─── Document passage ───

Hindsight, they say, has 20/20 vision. This is perhaps true, and as I write this I am looking back over almost three months since my replacement. If I gained anything outside of a new ankle it is perspective. “Why did you wait so long before you had your op?” is a common question asked by an impatient family and a number of friends. The truth is I believe in the conventional wisdom of avoiding the surgeon’s knife for as long as possible. I believe it was the right approach, in the end it was my ankle that told me when I was ready.
Following an active sporting life, my horizon grew closer and closer. It was not an obvious thing at first, it was more like a slow creep. At best I could finish a marathon, in pain yes – but finish. At worst a walk from dining room to kitchen became a major decision. Over a protracted period, my life became smaller and the pain more pronounced. I was miserable enough to know when I was ready.
I didn’t want to rush into it, I saw a number of surgeons before I settled on my guy. From the reading, I knew this was going to be a long and finicky process. I looked for the surgeon who I felt best honoured the rigour. I made appointments with a few, I phoned around and in the end settled on an orthopaedic surgeon at the Linksfield Hospital in Johannesburg. Besides glowing recommendations, he was the only one who personally supervised the investigative x-rays. This interested and careful approach in the initial stages told me a lot about his attitude and that act was the clincher for me.

─── Excerpted records ───

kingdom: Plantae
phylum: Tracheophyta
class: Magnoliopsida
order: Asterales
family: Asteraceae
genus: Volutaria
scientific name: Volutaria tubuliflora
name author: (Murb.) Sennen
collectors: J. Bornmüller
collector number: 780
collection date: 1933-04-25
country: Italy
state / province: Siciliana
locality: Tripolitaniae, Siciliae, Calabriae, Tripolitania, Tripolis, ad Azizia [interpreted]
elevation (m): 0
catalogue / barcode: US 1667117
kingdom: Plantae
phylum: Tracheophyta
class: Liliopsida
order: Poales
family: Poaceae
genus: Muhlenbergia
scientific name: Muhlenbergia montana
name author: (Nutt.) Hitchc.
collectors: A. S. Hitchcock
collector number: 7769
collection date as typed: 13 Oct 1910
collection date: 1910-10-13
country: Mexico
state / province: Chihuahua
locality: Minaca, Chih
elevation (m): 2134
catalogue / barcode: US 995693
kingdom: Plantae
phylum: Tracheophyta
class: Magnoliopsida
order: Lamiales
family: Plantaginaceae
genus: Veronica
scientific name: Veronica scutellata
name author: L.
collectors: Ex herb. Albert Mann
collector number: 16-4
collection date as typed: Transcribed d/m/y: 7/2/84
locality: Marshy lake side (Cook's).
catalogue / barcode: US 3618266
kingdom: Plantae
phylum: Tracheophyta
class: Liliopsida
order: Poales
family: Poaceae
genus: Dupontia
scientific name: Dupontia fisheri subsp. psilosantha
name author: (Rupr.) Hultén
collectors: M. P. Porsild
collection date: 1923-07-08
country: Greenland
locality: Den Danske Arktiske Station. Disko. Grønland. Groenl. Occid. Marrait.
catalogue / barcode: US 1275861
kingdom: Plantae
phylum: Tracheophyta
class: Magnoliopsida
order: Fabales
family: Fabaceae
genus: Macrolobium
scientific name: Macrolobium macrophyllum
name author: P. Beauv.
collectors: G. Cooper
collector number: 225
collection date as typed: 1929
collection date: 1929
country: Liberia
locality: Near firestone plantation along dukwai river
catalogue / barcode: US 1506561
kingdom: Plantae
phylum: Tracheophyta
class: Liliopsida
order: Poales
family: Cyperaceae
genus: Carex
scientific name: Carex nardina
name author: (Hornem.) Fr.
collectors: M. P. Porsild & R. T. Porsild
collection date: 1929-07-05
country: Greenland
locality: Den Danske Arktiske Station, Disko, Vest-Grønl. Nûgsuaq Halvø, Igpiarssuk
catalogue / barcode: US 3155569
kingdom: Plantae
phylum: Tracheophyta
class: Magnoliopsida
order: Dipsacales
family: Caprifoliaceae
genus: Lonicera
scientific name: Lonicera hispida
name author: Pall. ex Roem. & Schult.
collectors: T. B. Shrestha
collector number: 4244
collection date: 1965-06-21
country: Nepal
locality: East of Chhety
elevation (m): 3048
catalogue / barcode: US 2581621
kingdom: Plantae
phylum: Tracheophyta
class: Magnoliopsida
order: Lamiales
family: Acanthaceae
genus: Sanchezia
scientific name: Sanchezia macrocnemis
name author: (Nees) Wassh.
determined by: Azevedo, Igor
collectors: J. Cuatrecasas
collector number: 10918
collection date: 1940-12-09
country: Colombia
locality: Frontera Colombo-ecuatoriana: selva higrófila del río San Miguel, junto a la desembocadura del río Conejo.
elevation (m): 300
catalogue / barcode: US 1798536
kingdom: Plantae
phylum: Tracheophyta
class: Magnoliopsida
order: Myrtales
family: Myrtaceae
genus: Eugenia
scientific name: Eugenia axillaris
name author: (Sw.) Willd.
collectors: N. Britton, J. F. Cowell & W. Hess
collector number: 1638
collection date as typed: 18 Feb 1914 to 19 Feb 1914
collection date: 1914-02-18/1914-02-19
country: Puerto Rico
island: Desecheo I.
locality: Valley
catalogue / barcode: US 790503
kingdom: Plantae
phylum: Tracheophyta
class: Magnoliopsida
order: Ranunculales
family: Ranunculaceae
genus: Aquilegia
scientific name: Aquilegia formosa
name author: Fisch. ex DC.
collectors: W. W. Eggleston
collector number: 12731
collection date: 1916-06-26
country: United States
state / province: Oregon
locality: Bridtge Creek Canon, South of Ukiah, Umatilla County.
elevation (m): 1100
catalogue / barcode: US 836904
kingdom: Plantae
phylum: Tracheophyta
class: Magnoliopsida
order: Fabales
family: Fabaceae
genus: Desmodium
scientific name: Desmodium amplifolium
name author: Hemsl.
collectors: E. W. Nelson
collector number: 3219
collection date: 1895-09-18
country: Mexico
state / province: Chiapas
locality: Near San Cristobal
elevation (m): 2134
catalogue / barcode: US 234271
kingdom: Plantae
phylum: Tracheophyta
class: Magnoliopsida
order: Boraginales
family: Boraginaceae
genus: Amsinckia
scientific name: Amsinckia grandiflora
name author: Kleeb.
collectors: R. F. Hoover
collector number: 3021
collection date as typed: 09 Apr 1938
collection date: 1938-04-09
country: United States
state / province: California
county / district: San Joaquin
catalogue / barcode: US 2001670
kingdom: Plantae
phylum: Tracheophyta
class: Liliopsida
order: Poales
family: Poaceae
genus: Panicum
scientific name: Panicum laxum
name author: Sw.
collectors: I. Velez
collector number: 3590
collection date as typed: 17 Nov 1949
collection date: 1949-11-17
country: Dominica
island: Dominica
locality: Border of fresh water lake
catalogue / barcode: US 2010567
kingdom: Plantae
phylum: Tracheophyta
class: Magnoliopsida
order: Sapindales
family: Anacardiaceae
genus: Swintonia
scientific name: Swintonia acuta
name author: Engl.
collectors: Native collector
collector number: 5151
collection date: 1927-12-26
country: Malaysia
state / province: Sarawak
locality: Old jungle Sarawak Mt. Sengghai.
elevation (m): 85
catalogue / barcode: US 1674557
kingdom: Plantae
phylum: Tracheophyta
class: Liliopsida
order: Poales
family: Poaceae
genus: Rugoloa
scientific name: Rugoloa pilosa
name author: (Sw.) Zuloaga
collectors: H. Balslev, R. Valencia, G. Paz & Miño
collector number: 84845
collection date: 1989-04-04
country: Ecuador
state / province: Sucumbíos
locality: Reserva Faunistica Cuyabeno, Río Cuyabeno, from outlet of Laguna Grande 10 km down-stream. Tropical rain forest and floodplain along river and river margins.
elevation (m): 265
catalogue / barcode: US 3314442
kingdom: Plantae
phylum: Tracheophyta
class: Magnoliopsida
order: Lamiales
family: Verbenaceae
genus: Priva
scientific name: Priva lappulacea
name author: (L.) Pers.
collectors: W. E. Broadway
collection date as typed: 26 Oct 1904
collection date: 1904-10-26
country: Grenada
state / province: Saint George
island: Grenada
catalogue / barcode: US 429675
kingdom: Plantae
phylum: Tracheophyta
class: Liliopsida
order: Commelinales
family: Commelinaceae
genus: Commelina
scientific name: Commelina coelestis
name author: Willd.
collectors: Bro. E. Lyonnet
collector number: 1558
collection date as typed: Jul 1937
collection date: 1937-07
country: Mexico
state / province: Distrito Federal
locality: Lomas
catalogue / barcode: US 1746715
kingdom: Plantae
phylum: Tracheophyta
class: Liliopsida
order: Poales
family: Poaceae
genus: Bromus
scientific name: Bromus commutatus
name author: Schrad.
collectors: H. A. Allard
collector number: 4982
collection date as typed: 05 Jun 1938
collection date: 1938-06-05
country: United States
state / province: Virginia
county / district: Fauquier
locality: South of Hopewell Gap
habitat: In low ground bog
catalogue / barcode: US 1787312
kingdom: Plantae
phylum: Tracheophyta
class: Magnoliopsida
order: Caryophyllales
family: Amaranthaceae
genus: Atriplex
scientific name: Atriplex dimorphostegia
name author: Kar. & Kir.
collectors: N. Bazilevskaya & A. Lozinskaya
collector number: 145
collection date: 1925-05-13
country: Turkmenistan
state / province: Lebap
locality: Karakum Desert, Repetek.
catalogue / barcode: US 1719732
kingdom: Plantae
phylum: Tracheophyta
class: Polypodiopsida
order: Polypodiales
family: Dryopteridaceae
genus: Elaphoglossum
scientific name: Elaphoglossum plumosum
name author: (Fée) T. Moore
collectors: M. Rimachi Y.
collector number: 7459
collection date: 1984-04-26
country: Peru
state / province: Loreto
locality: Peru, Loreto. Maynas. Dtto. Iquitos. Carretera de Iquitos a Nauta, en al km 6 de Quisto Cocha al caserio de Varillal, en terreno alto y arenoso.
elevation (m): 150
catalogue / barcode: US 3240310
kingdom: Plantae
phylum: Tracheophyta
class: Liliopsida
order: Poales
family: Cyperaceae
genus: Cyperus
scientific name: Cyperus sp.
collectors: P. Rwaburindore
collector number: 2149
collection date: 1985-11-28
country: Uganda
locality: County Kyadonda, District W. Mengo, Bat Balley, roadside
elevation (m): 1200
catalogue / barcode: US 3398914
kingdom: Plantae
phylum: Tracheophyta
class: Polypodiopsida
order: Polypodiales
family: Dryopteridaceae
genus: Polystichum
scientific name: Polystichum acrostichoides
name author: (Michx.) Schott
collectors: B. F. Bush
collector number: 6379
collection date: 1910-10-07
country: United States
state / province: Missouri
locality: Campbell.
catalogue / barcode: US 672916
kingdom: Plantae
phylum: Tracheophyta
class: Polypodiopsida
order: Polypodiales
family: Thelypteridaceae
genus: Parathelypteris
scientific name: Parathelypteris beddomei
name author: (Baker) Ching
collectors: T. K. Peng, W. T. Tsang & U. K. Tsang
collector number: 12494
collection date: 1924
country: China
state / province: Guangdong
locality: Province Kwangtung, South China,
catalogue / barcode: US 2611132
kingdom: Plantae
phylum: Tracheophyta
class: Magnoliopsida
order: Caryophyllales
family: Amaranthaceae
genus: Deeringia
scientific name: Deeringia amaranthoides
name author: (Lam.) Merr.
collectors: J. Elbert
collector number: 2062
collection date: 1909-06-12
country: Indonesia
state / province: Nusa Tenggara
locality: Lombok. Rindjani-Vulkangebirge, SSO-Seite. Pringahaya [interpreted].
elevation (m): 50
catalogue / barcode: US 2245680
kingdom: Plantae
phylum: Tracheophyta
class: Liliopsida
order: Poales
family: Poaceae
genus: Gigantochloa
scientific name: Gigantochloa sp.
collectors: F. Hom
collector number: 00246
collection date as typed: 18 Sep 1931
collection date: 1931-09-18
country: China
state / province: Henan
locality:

───

▸ What you are asked to do:
Answer these questions using the ankle replacement account above:
1. How long had it been since the replacement when the writer wrote the account?
2. At best, what could the writer still finish, even in pain?
3. At which hospital did the chosen orthopaedic surgeon work?

▸ Answer section:
1. Almost three months.
2. A marathon.
3. The Linksfield Hospital in Johannesburg.